La perrera de Moaña está colapsada con cerca de doscientos animales

J. Santos MOAÑA/LA VOZ.

MOAÑA

17 dic 2010 . Actualizado a las 02:00 h.

El refugio de acogida de animales de O Morrazo, conocido comúnmente como perrera, está colapsado. Entran más perros de los que salen, sea para su sacrificio o al ser acogidos por alguna persona. La responsable del centro, Aurelia Soage, que cuida de los animales de forma altruista, dice que hay unos 180 perros cuando no se debería sobrepasar los cien.

Soage teme que tras las vacaciones de Navidad se incremente el volumen de abandonos, ya que los regalos de animales con motivo de las fiestas acostumbra a generar, semanas o meses después, un alto porcentaje de ingresos en la perrera.
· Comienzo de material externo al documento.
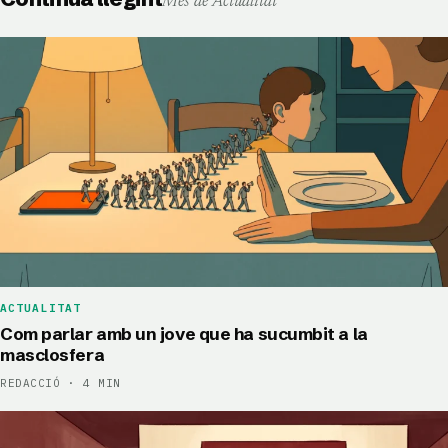
Més de Actualitat
ACTUALITAT
Com parlar amb un jove que ha sucumbit a la
masclosfera
REDACCIÓ · 4 MIN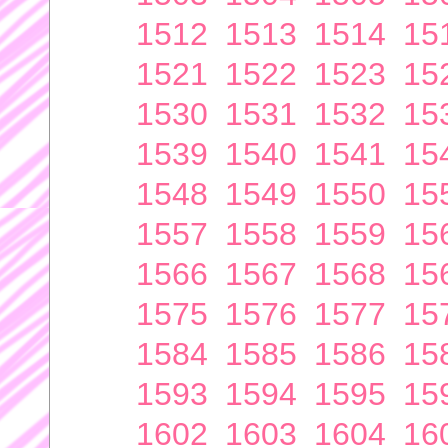
1512
1513
1514
15
1521
1522
1523
15
1530
1531
1532
15
1539
1540
1541
15
1548
1549
1550
15
1557
1558
1559
15
1566
1567
1568
15
1575
1576
1577
15
1584
1585
1586
15
1593
1594
1595
15
1602
1603
1604
16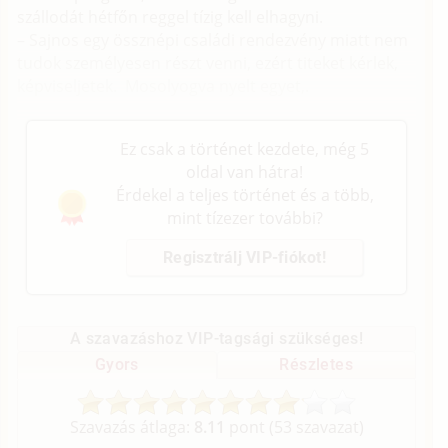
szállodát hétfőn reggel tízig kell elhagyni.
– Sajnos egy össznépi családi rendezvény miatt nem
tudok személyesen részt venni, ezért titeket kérlek,
képviseljetek. Mosolyogva nyelt egyet,.
Ez csak a történet kezdete, még 5
oldal van hátra!
Érdekel a teljes történet és a több,
mint tízezer további?
Regisztrálj VIP-fiókot!
A szavazáshoz VIP-tagsági szükséges!
Gyors
Részletes
Szavazás átlaga:
8.11
pont (
53
szavazat)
«Un canciño non é un regalo, é un ser vivo, e quen o adquire ten que saber que ten que estar uns quince anos con él», dice Aurelia Soage.

Las instalaciones, construidas hace cerca de veinte años, están anticuadas y en un estado muy deficiente, según reconoce el concejal de Medio Ambiente moañés, Daniel Rodas. Aunque en los últimos tiempos se las dotó de saneamiento y corriente eléctrica (hasta hace poco funcionaban con un generador), es necesario construir unas modernas

El coste de la comida lo asumen los concellos de Moaña, Cangas y Bueu. Daniel Rodas reconoce que no se están librando los pagos en plazo, con lo que las facturas del pienso, veterinarios y medicinas tiene que asumirlas la asociación, en ocasiones del bolsillo de sus miembros, o dejarlas a deber. «Os cans o están pasando moi mal porque non hai cartos», se queja Soage

Dice que no es posible soportar este número creciente de ingresos. «Estamos viviendo una pesadilla», afirma. Los culpables de la situación son los que abandonan los animales, dice, si bien los políticos tienen también su cuota de responsabilidad. «Me voy a morir sin saber por qué hay gente que abandona un animal», dice Soage. «Falta educación e sensibilización», añade una de las chicas que colaboran con ella, que propone educar a la gente desde pequeña para que respete a los animales.

Cuando un animal llega al refugio, sea porque lo llevan directamente sus dueños o porque aparece abandonado, se desparasita y se esteriliza. «Non damos un animal sen esterilizar», afirma Aurelia Soage.